* AANGELEVERDE TEKST:
- - - -

Bas Heijne: we moeten weg van de digitale wereld en weer risico’s durven nemen

Elon Musk is deze week betrapt op valsspelen. Niets verbaast eigenlijk meer, maar dit lijkt me veelzeggend: fanatieke gamers zijn erachter gekomen dat Musk, die regelmatig foto’s van zichzelf plaatst terwijl hij de taaie games Diablo en Path of Exile 2 speelt, de boel royaal flest. Musk stond aangemeld als speler op momenten dat hij helemaal niet kón gamen, omdat hij bijvoorbeeld tijdens de inauguratie van Donald Trump de zaal stond op te hitsen. Bovendien verraadden beelden die hem al spelend toonden dat hij de techniek van een beginneling heeft. De YouTuber die dat ontdekte ging ervan uit dat een of meer naamloze spelers zijn account beheren en hij zelf met de eer strijkt.

Musk bekent schuld – nou ja, schuld. Op de vraag van een andere YouTuber of hij zijn accounts inderdaad ‘boostte’ – tegen betaling je prestaties door anderen op laten krikken – antwoordde hij: „Als je het niet doet kun je onmogelijk de spelers in Azië verslaan.”

Aldus de rijkste man ter wereld en – voorlopig – ook een van de machtigste. Het gedrag van Musk, dacht ik terwijl ik The Extinction of Experience van Christine Rosen las, staat eigenlijk voor alles waar zij zich tweehonderd pagina’s lang zorgen over maakt. Niet het spel zélf is het belangrijkst, maar de indruk die je ermee op de buitenwereld wilt maken; het is performance. Het oppompen van eigenwaarde is een doel op zich geworden. Je kunt eigenlijk niet meer iets beleven zonder het voor het oog van de wereld te tonen en vast te leggen. Alles wat (zelf)reflectie vereist en langetermijndenken, wordt gezien als iets dat in de weg zit.

Bovendien is er – Rosen staaft het, zoals alle beweringen in haar boek, onmiddellijk met onderzoek – het verlies van inlevingsvermogen en empathie bij mensen die een groot deel van hun leven online doorbrengen, in het bijzonder gamers. Het is niet zo, merkt ze op, dat spelers van gewelddadige spelen zelf gewelddadig zouden worden, zoals vroeger gevreesd werd, maar ze worden er wel aantoonbaar onverschilliger door.

- - - -

* GETOONDE GEGEVENS:

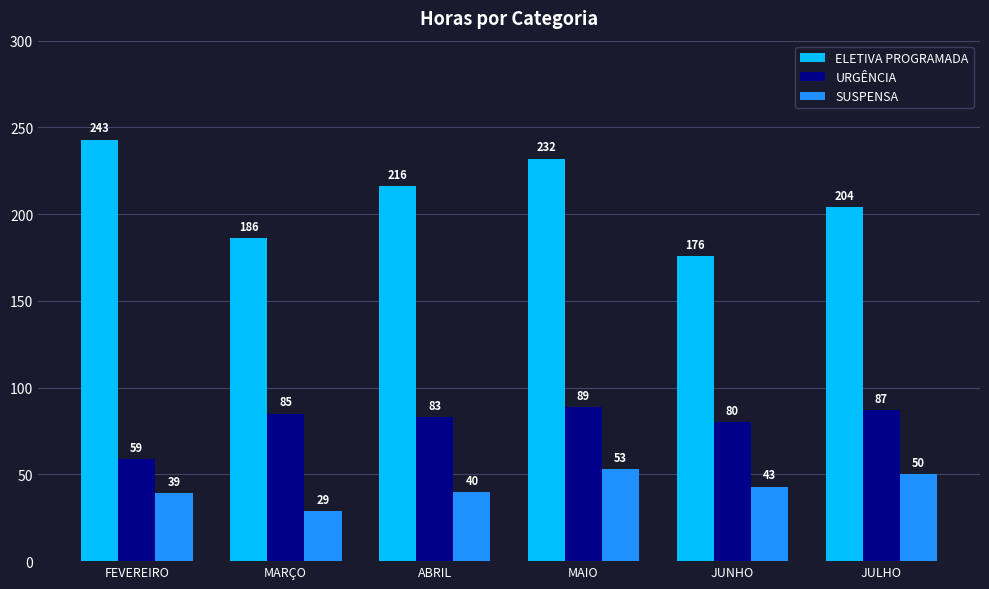

What is the difference between the highest and lowest values at FEVEREIRO?

204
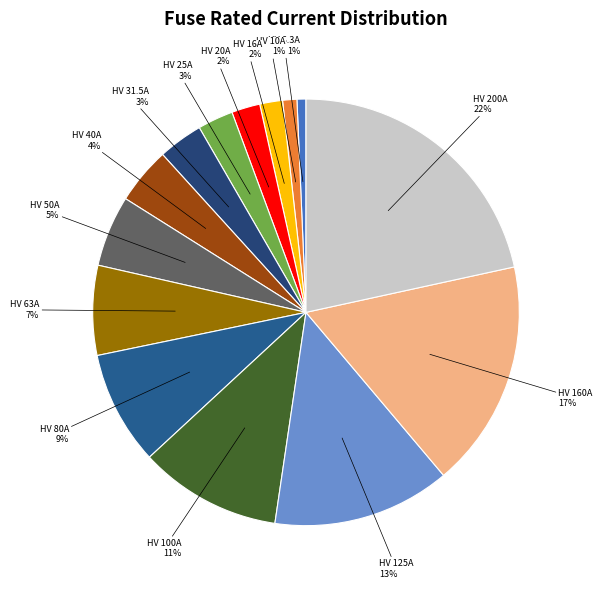

Combined, do HV 25A and HV 10A account for over 50%?

No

- - - -

* OPDRACHTEN:
1. Noem alle personen die in de tekst over Elon Musk bij naam worden genoemd, inclusief de titel.
2. Geef het vervolg van de tekst over Elon Musk, aansluitend op de laatste zin.
De lijst staat los van de tekst over Elon Musk.

* ANTWOORDEN:
1. Bas Heijne, Elon Musk, Donald Trump, Christine Rosen

2.
Echt contact

Ze wil niet jammeren, schrijft ze herhaaldelijk, het digitale leven heeft ons ook veel goeds gebracht, maar het is niet moeilijk haar essay als een langgerekte klaagzang te lezen. Verlies van wat precies? Het dragende idee van The Extinction of Experience is dat nieuwe technologie ons ertoe brengt essentieel menselijke ervaringen uit te besteden aan machines, die immers de belofte in zich dragen ons leven in vrijwel alle opzichten te optimaliseren. Het algoritme kent ons beter dan wij onszelf kennen, we hoeven ons er alleen maar naar te voegen voor een optimaal, gestroomlijnd leven. En waarom zou je moeilijk doen als het makkelijk kan?

De prijs die wij daarvoor betalen, aldus Rosen, is dat we in alle opzichten minder mens worden. Echt contact met anderen verdwijnt. We vermijden menselijke interactie zoveel mogelijk. Ze citeert een elfjarige jongen: „Wanneer ik online ben, kan ik mezelf muten en kunnen ze me niet echt zien. In het echte leven kan ik mezelf niet op mute zetten.”

We kunnen zonder GPS onze weg niet meer vinden, ons handschrift lijkt nergens meer op, we bewegen ons als zombies in de publieke ruimte, we kunnen niet meer wachten zonder ons op te winden, we zijn het dagdromen verleerd, vertraging betekent tijdverlies. We kijken liever op een scherm naar iemand die kookt dan dat we zelf koken, we kijken liever geile porno dan dat we op zoek gaan naar ongemakkelijke seks. Sowieso kijken we het liefst naar anderen, uren per dag. We laten ons innerlijk vullen met beelden omdat we onze gevoelens hebben uitbesteed aan apps die beloven ons nog beter te maken.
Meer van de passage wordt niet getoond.